Activity -> Please report every line in the entries that contains the string "Right".

[Saved data entries]

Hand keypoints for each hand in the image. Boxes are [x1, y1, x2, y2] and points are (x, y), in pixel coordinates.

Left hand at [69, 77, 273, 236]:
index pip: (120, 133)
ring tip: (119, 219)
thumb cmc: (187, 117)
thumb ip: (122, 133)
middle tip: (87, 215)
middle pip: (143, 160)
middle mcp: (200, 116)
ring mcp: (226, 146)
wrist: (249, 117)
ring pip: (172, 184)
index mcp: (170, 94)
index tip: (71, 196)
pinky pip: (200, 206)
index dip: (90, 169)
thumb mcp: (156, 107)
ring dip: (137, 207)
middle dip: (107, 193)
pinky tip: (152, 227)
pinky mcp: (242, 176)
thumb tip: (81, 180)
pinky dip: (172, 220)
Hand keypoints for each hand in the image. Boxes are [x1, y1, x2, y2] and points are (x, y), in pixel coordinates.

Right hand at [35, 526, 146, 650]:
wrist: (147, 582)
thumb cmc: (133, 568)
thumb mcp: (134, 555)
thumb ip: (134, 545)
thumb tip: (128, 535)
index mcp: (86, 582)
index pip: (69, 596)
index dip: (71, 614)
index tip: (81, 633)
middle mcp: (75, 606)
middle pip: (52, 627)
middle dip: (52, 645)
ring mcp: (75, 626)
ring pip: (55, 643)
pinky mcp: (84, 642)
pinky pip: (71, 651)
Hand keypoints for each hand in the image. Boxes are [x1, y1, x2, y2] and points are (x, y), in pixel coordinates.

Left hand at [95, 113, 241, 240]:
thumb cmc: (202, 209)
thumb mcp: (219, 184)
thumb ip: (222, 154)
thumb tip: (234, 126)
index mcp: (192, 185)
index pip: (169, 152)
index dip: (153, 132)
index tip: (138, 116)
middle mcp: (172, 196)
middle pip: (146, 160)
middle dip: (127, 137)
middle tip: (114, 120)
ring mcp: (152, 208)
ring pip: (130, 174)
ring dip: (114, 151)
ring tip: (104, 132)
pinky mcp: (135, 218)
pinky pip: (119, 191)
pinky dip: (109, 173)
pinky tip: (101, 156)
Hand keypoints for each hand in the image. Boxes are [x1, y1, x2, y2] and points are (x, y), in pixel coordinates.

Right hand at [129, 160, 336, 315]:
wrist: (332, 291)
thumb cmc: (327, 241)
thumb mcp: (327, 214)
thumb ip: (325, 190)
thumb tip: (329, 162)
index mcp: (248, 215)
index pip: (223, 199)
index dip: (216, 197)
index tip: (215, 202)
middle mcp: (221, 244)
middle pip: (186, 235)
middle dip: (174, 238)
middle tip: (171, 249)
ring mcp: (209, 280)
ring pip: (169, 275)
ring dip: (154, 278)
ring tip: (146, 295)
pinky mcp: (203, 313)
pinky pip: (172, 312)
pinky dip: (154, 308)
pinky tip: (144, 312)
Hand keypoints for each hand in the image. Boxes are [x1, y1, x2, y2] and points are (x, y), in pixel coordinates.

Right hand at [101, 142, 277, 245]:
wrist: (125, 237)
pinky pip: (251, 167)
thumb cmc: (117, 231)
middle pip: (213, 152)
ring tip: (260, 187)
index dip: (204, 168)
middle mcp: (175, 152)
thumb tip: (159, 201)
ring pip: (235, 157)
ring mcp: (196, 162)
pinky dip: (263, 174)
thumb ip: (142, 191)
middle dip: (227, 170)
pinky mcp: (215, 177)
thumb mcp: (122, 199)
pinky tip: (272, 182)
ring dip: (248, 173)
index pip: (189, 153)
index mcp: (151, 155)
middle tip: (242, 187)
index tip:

Response area ->
Right hand at [35, 526, 146, 650]:
Right hand at [129, 160, 336, 315]:
Right hand at [101, 142, 277, 245]:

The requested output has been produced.